Hataylı çiftçiler, 6 Şubat'ta meydana gelen Kahramanmaraş merkezli depremler sonrasında yaşadıkları kayıplar ve üretimi olumsuz etkileyen durumlar nedeniyle zor günler yaşıyor. Depremlerde ağır yara alan Hatay'da bazı çiftçiler yaşamını yitirdi, yakınlarını ve evlerini kaybedenler oldu. Enkaz altından yaralı çıkarılan ya da deprem sonrası endişeye kapılan kimi çiftçiler de şehri terk etti.

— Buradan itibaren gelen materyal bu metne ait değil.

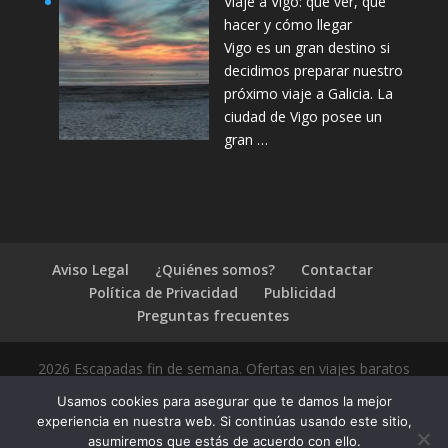
Viaje a Vigo: qué ver, qué
hacer y cómo llegar
Vigo es un gran destino si
decidimos preparar nuestro
próximo viaje a Galicia. La
ciudad de Vigo posee un
gran …
Aviso Legal
¿Quiénes somos?
Contactar
Política de Privacidad
Publicidad
Preguntas frecuentes
2026 Escapadas fin de semana. Ofertas en viajes baratos
Usamos cookies para asegurar que te damos la mejor
experiencia en nuestra web. Si continúas usando este sitio,
asumiremos que estás de acuerdo con ello.
1.4.2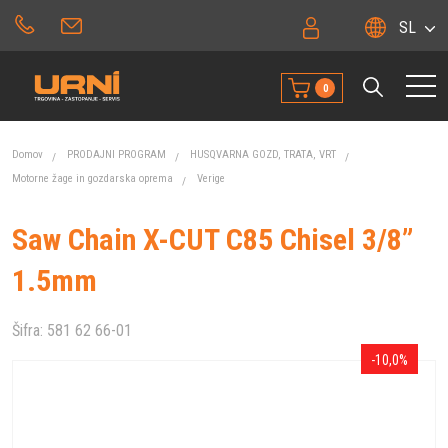
SL
0
Domov
PRODAJNI PROGRAM
HUSQVARNA GOZD, TRATA, VRT
Motorne žage in gozdarska oprema
Verige
Saw Chain X-CUT C85 Chisel 3/8”
1.5mm
Šifra:
581 62 66-01
-10,0%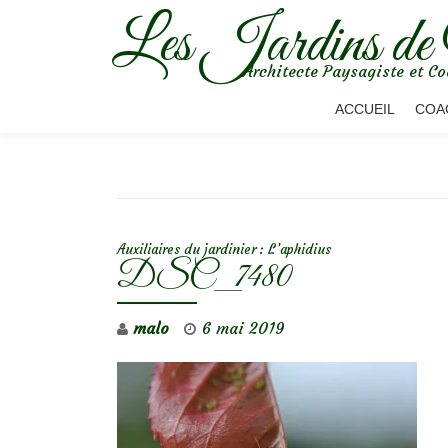
Les Jardins de
Aller
Architecte Paysagiste et Co
au
contenu
ACCUEIL
COA
NAVIGATION DE L’ARTICLE
Auxiliaires du jardinier : L’aphidius
DSC_7480
malo
6 mai 2019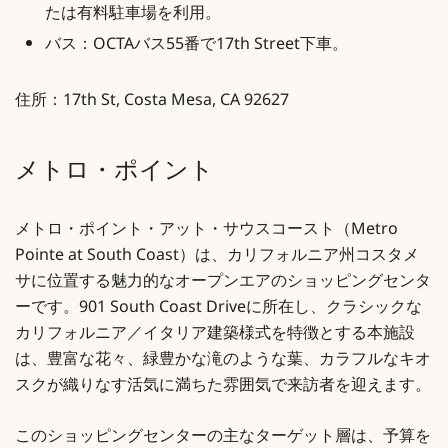
たは有料駐車場を利用。
バス：OCTAバス55番で17th Street下車。
住所：17th St, Costa Mesa, CA 92627
メトロ・ポイント
メトロ・ポイント・アット・サウスコースト（Metro
Pointe at South Coast）は、カリフォルニア州コスタメ
サに位置する魅力的なオープンエアのショッピングセンタ
ーです。901 South Coast Driveに所在し、クラシックな
カリフォルニア／イタリア建築様式を特徴とする本施設
は、豊富な花々、緑豊かな滝のような葉、カラフルなキオ
スクが織りなす活気に満ちた雰囲気で来訪者を迎えます。
このショッピングセンターの主なターゲット層は、予算を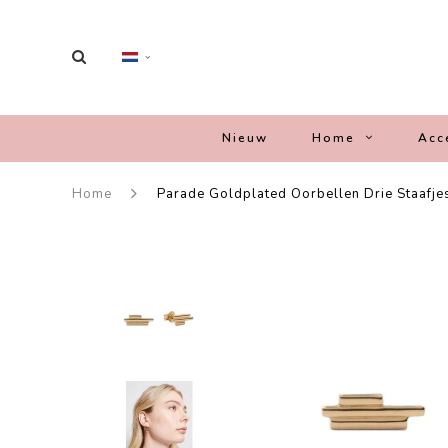
Nieuw
Home
Acc
Home
Parade Goldplated Oorbellen Drie Staafje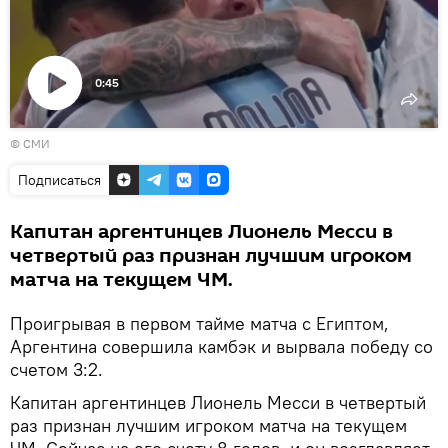
0:45
Воспроизвести
© СМИ
видео
Подписаться
Капитан аргентинцев Лионель Месси в
четвертый раз признан лучшим игроком
матча на текущем ЧМ.
Проигрывая в первом тайме матча с Египтом,
Аргентина совершила камбэк и вырвала победу со
счетом 3:2.
Капитан аргентинцев Лионель Месси в четвертый
раз признан лучшим игроком матча на текущем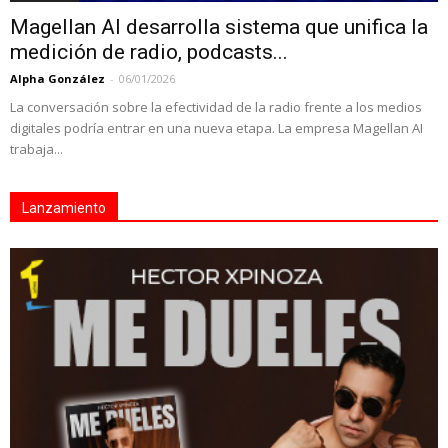
Magellan AI desarrolla sistema que unifica la
medición de radio, podcasts...
Alpha González
-
06/01/2026
La conversación sobre la efectividad de la radio frente a los medios
digitales podría entrar en una nueva etapa. La empresa Magellan AI
trabaja...
Lanzamiento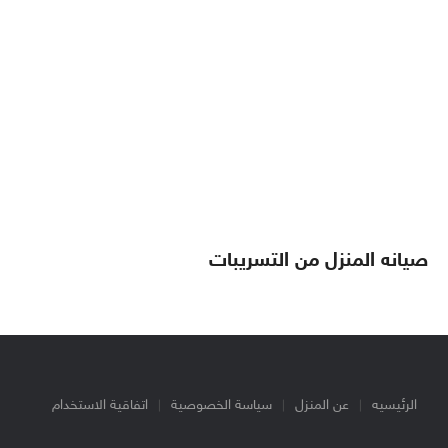
صيانه المنزل من التسريبات
الرئيسيه
عن المنزل
سياسة الخصوصية
اتفاقية الاستخدام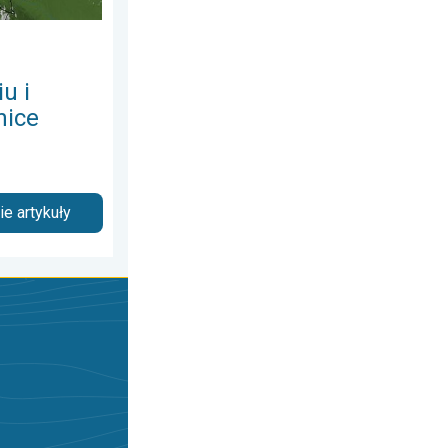
u i
nice
e artykuły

Şehirde kalmaya devam eden çiftçiler ise günlerce tarlalarına gidemedi, elektrik kesintileri dolayısıyla tarlalarını sulayamadı, hasat zamanı gelen marul ve şalgam gibi ürünlerini satamadı. Gübreye de ulaşamayan çiftçiler, işçi bulmakta da zorluk yaşıyor.
"NE OLACAK BİLMİYORUM"
Çiftçilerden Selda Akkaya, tarlada marul, kabak, patlıcan gibi ürünleri bulunduğunu söyledi. Akkaya, deprem sonrasında yaşadıkları zorluklar ve belirsizlikler nedeniyle zamanı gelmesine rağmen biberleri ekemediklerini belirtti. Akkaya, şöyle konuştu:
"Depremden dolayı ne olacağını bilemiyoruz. Bir belirsizlik içindeyiz. Satabilecek miyiz, ne olacak, bunu bilmiyoruz. Şalgamı satamayınca tarlayı sürmek zorunda kaldık. Marul da aynı durumda. Sebze hali açılamadığı için ürünümüzü satamadık. Birkaç gün içerisinde satamazsak orayı da sürmek zorunda kalacağız. Bu sene domates ekeceğiz, kavun ekecektik. Patatesimiz var ama ne olacak bilmiyorum. Çünkü gübre, ilaç alabilecek yer yok, her yer yıkıldı. Her şey mahvoldu, tepetaklak oldu."
"ÇİFTÇİ DESTEK İSTİYOR"
T24 haberine göre, hasadını yaptıkları ürünleri sebze hali üzerinden sattıklarını anlatan Akkaya, deprem sonrasında halin çalışamadığını ve faaliyetlerinin durduğunu ifade etti.Civar illere destek çağrısında bulunan Selda Akkaya, "Gaziantep'e Adana'ya sesleniyorum. Civardaki iller yardımcı olabilir, buradaki malları satın alabilir. Bize yardım etsinler." dedi. Akkaya, tarım yapabilmekte zorlandıklarına işaret ederek, şunları kaydetti: "Gübre, ilaç, maddi destek lazım. İşçi de bulamıyoruz, çok sıkıntı. Şu anda Suriyeliler çalışıyor. Bizimkilerden kimse kalmadı, herkes gitti. Çoğu fideleri bıraktı gitti, ekmediler. Biz bırakamıyoruz. Nereye gideceğiz ki? Yılın geri kalanı için de bir planımız yok. Her şeyi akışına bıraktık artık. Ne olacak bilmiyorum. Yaklaşık 20 dönüm çileğimiz var. Budaması yapılıyor, 20 güne kadar yetişecek. Gereken bakım yapılırsa, en az 50 ton çilek çıkar. Bu çileği ne yapacağımızı inanın bilmiyorum. Yardım etsinler istiyorum. Yetiştirdiğimiz bu çilekleri, sebzeleri alsınlar, elimizde kalmasın. Üretmeye devam edelim, bu şehri kalkındıralım."